29 APR 2018
The construction industry in Ireland has undergone considerable change in the last decade, the effect of which has resulted in a legacy malfunction in the construction labour market. This paper examines the significant shortage of professionals and analyses the options available to the sector in response to the problem.
Moreover, consideration is given to the implications to the industry and the drivers and barriers to recruitment. Given the nature of the situation which the industry finds itself in, this paper pursues a possible solution aimed at satisfying all stakeholders while preserving quality and confidence in the industry.
The recent construction downturn led to high levels of construction unemployment, resulting in the mass emigration of construction professionals. Additionally, perceptions of job uncertainty in construction deterred new entrants into construction-related training and education programmes such as Quantity Surveying.

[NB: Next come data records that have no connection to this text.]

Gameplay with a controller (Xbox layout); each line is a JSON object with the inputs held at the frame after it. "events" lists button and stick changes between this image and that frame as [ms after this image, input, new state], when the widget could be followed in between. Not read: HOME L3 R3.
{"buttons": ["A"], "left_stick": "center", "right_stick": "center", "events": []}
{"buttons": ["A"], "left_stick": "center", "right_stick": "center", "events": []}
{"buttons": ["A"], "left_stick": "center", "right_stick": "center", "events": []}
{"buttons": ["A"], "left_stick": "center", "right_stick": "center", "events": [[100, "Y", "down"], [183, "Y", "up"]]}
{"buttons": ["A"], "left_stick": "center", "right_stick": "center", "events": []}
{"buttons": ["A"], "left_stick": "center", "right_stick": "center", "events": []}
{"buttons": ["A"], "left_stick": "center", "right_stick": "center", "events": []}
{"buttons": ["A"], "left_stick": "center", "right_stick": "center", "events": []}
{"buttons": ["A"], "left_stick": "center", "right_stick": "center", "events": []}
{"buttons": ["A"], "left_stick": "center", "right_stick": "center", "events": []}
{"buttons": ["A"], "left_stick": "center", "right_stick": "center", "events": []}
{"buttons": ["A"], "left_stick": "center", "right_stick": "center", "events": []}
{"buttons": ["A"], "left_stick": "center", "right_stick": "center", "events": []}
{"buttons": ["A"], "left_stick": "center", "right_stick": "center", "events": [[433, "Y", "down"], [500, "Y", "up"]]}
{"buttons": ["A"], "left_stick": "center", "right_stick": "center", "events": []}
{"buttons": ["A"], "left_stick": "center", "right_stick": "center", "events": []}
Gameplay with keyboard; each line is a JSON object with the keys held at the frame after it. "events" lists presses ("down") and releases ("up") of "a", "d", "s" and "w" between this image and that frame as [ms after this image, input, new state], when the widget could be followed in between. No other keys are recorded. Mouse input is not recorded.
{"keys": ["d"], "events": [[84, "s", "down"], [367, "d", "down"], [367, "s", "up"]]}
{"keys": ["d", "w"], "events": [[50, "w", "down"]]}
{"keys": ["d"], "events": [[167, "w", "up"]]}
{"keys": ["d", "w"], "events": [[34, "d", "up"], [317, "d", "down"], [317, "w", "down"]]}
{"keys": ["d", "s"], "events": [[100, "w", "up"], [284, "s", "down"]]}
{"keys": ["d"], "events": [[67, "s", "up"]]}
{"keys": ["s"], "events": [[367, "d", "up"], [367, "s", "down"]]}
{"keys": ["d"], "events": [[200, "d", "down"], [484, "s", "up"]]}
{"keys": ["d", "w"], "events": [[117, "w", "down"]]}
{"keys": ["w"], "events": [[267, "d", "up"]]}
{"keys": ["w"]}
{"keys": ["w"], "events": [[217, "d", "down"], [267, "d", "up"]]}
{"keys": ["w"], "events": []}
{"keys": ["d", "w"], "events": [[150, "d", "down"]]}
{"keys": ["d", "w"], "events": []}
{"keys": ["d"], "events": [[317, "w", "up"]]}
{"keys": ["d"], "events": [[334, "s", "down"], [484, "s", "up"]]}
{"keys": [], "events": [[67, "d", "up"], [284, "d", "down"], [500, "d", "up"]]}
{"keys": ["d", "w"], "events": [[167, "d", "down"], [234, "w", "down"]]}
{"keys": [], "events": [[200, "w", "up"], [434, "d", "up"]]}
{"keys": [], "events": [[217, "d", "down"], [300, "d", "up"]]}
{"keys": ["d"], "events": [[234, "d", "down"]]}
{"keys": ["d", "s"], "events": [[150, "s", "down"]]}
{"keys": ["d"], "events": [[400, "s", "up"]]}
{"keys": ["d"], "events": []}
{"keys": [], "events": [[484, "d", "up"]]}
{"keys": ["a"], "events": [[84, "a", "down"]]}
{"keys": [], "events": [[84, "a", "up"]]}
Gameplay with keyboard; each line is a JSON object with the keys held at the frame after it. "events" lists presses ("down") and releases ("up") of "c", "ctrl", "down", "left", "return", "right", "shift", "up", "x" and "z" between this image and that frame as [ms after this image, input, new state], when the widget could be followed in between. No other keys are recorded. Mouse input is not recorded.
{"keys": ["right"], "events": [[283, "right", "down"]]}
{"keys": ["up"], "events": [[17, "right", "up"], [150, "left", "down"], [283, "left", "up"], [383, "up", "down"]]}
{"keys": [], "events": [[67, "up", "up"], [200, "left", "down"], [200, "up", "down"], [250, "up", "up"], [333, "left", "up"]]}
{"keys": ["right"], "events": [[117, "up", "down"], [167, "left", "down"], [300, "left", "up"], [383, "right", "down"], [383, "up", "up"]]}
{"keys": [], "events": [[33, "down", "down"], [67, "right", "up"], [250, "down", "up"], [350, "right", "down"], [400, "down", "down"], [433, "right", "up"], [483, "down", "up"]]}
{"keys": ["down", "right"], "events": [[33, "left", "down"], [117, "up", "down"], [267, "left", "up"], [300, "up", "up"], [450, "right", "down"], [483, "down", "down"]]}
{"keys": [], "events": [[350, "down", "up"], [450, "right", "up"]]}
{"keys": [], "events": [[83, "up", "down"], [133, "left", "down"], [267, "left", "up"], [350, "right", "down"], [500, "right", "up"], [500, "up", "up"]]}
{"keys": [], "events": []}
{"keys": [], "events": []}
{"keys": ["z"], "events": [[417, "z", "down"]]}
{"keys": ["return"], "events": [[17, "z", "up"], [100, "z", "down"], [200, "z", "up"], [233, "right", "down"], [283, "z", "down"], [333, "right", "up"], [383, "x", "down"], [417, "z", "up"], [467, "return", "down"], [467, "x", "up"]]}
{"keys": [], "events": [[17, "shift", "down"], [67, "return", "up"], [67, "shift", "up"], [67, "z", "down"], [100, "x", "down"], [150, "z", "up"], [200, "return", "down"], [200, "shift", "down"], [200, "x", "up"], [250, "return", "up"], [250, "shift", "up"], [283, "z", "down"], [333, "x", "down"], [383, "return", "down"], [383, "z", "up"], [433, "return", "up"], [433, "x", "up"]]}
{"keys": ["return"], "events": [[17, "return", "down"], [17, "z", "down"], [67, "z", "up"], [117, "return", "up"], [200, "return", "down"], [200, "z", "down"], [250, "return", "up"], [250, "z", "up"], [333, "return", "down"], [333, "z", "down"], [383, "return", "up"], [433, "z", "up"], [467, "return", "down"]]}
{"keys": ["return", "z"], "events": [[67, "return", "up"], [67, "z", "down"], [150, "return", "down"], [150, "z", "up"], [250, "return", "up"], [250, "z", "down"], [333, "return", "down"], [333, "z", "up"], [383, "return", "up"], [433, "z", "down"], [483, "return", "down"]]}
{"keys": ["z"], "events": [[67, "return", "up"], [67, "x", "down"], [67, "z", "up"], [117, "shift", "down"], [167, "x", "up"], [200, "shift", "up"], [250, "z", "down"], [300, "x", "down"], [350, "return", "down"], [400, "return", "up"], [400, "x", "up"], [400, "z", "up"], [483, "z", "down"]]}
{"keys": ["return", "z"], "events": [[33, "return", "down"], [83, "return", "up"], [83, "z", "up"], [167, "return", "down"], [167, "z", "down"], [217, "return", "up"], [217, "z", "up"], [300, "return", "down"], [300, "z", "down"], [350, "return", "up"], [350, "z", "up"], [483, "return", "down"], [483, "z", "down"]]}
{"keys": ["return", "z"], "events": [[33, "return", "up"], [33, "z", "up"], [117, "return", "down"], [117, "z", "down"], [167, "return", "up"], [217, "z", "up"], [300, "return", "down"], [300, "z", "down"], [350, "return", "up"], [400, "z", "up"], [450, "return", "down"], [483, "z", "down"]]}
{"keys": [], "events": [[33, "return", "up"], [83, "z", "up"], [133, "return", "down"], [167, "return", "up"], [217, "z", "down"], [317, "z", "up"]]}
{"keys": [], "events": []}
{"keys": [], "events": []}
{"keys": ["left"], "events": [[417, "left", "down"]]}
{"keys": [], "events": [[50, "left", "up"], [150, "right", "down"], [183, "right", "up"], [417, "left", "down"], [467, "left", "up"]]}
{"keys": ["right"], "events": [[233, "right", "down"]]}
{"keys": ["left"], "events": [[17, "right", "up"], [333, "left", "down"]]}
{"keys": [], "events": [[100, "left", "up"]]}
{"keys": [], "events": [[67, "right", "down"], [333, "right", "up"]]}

If a skills gap is allowed to prevail, then there is a tangible threat to the industry’s cost competitiveness. As such, value for money becomes merely theoretical, and the cost to the economy could be the loss of its much-valued foreign direct investment as the construction industry becomes unable to deliver for its clients. Although traditionally reserved for vocational skills, apprenticeship could provide an alternative method of training construction professionals, such as Quantity Surveyors, in a more expeditious manner.
Consequently, this may serve as a possible mechanism to address the current disequilibrium in the construction labour market. Accordingly, the future Irish construction industry, by embracing diversity, may benefit from an improved delivery of personnel which is more resilient to the cyclical elasticity of the construction economy and thereby improve the talent pipeline.